Comment 29 Jan Hubicka 2017-01-25 10:21:55 UTC
I think the official answer for LTOing symbols implementing runtime (i.e. those that can be introduced by middle-end) is "don't do that". We may support LTOing them with an explicit attribute "used" on them or, if we get really into LTOing runtime libraries, somehow auto generating used attributes by having some central way of saying if symbol is implementing runtime or not. We don't have this and we have many different runtime calls (libgcc, decnumber, standard library symbols like printf->putc translation and many more).
Comment 30 Richard Biener 2017-03-14 11:36:19 UTC
Kind of SUSPENDED I guess.  Or we need to fix this testsuite part (in the past we just added more and more flag workarounds).
Comment 31 Jakub Jelinek 2017-03-22 17:15:47 UTC
So, is there a way to request -fno-lto compilation of the gcc.c-torture/execute/builtins/lib/*.c TUs?  The rest probably can stay -flto when testing lto.
Comment 32 Jakub Jelinek 2017-03-22 17:22:47 UTC
It is actually the *-lib.c files that should be -fno-lto.
But it seems all the source files are compiled/linked using one driver invocation, so I have no idea how to do -fno-lto just for one file.
Comment 33 rguenther@suse.de 2017-03-23 08:27:12 UTC
On Wed, 22 Mar 2017, jakub at gcc dot gnu.org wrote:

> https://gcc.gnu.org/bugzilla/show_bug.cgi?id=78529
> 
> --- Comment #32 from Jakub Jelinek <jakub at gcc dot gnu.org> ---
> It is actually the *-lib.c files that should be -fno-lto.
> But it seems all the source files are compiled/linked using one driver
> invocation, so I have no idea how to do -fno-lto just for one file.
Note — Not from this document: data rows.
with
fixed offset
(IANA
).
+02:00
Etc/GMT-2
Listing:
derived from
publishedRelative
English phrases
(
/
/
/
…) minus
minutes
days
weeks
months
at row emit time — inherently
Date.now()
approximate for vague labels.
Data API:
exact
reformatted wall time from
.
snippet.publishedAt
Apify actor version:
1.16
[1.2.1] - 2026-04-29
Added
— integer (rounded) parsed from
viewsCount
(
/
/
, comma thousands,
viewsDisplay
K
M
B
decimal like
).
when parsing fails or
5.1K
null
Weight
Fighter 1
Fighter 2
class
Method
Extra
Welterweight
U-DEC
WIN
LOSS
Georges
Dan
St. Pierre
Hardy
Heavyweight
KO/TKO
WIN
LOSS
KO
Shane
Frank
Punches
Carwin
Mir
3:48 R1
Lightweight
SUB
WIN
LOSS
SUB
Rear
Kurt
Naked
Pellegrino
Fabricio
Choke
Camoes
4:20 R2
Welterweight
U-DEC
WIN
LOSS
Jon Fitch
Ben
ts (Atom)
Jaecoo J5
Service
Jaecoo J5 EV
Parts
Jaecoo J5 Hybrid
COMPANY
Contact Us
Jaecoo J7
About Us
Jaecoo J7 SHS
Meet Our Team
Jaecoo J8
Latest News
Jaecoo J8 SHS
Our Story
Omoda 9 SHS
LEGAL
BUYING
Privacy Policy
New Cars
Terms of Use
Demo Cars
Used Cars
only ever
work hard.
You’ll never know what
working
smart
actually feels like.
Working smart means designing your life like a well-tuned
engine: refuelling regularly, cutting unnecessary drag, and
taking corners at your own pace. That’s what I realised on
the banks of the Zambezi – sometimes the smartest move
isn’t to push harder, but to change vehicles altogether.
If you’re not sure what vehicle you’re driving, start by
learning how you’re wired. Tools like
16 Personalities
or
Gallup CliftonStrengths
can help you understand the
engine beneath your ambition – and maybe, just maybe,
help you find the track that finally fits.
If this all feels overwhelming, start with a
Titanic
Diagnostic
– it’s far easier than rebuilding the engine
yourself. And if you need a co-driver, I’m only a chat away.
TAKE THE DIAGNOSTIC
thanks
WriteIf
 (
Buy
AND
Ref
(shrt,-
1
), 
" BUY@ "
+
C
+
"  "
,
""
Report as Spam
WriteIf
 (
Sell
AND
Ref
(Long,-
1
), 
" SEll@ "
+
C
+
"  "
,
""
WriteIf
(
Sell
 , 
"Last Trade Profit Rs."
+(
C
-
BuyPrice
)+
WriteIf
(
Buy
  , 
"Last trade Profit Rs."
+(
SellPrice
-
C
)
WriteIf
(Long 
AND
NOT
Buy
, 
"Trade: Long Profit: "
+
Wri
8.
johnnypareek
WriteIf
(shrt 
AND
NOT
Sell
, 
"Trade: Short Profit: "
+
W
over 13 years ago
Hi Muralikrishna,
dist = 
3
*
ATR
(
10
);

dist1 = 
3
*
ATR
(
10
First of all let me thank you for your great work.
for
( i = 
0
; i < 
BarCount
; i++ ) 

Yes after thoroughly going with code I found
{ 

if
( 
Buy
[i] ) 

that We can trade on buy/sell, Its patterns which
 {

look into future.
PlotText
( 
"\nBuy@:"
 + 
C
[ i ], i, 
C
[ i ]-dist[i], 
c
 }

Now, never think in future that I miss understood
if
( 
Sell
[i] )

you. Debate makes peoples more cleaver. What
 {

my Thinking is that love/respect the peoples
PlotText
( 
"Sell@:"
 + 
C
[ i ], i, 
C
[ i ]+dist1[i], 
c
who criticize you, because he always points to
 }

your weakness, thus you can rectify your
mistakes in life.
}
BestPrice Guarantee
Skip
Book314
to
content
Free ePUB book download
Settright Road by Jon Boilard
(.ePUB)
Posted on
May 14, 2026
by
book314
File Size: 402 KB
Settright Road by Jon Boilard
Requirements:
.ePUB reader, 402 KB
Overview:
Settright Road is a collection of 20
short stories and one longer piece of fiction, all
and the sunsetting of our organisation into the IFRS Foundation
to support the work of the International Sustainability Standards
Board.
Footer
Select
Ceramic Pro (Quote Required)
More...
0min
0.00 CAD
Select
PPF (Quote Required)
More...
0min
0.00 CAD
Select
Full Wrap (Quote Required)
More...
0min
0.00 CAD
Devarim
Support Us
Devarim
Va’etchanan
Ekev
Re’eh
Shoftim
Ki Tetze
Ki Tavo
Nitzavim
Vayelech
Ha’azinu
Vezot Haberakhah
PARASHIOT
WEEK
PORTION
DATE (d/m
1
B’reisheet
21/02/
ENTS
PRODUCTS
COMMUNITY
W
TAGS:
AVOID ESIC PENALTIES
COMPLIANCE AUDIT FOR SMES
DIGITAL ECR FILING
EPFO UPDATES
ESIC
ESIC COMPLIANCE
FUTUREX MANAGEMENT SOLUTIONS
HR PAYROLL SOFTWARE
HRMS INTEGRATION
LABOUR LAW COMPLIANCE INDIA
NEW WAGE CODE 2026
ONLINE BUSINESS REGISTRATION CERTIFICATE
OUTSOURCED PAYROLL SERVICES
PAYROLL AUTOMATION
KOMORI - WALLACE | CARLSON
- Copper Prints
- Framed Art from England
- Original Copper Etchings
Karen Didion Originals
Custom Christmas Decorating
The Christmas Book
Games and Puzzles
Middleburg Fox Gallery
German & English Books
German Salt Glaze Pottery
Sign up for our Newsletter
Somehow change builtins.exp from

foreach src [lsort [find $srcdir/$subdir *.c]] {
    if {![string match *-lib.c $src] && [runtest_file_p $runtests $src]} {
        c-torture-execute [list $src \
                                [file root $src]-lib.c \
                                $srcdir/$subdir/lib/main.c] \
                                $additional_flags

to first compile [file root $src]-lib.c to [file root $src]-lib.o
and then do

        c-torture-execute [list $src \
                                [file root $src]-lib.o \
                                $srcdir/$subdir/lib/main.c] \
                                $additional_flags

?  Using gcc_target_compile in some way, like

	gcc_target_compile [file root $src]-lib.c [file root $src]-lib.o
Comment 34 Ramana Radhakrishnan 2017-03-28 09:28:25 UTC
This is really a testsuite issue.
Comment 35 Richard Biener 2017-03-31 07:49:51 UTC
And not really a regression thus.  Either INVALID or leave it open as testsuite enhancement.